Pull out each line of the data that includes the word "site".

====== INFORMATION PROVIDED ======

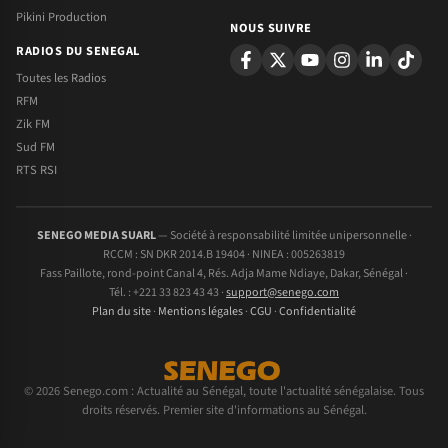
Pikini Production
NOUS SUIVRE
RADIOS DU SENEGAL
Toutes les Radios
RFM
Zik FM
Sud FM
RTS RSI
SENEGO MEDIA SUARL
— Société à responsabilité limitée unipersonnelle ·
RCCM : SN DKR 2014.B 19404 · NINEA : 005263819
Fass Paillote, rond-point Canal 4, Rés. Adja Mame Ndiaye, Dakar, Sénégal ·
Tél. : +221 33 823 43 43 ·
support@senego.com
Plan du site
·
Mentions légales
·
CGU
·
Confidentialité
© 2026 Senego.com : Actualité au Sénégal, toute l'actualité sénégalaise. Tous
droits réservés. Premier site d'informations au Sénégal.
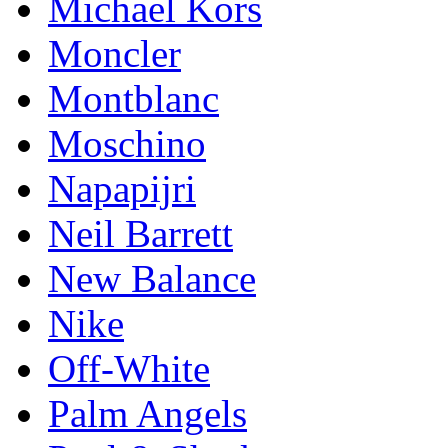
Michael Kors
Mоnсlеr
Montblanc
Moschino
Napapijri
Neil Barrett
New Balance
Nike
Off-White
Palm Angels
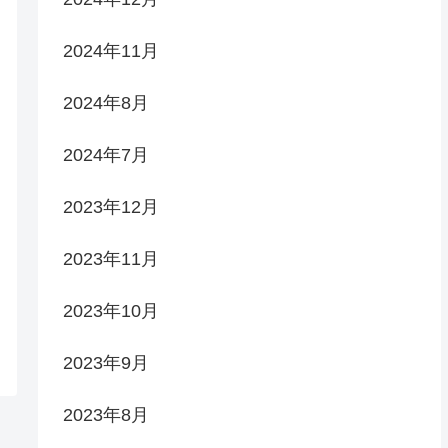
2024年11月
2024年8月
2024年7月
2023年12月
2023年11月
2023年10月
2023年9月
2023年8月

======

EXERCISE ANSWER =>
Plan du site
droits réservés. Premier site d'informations au Sénégal.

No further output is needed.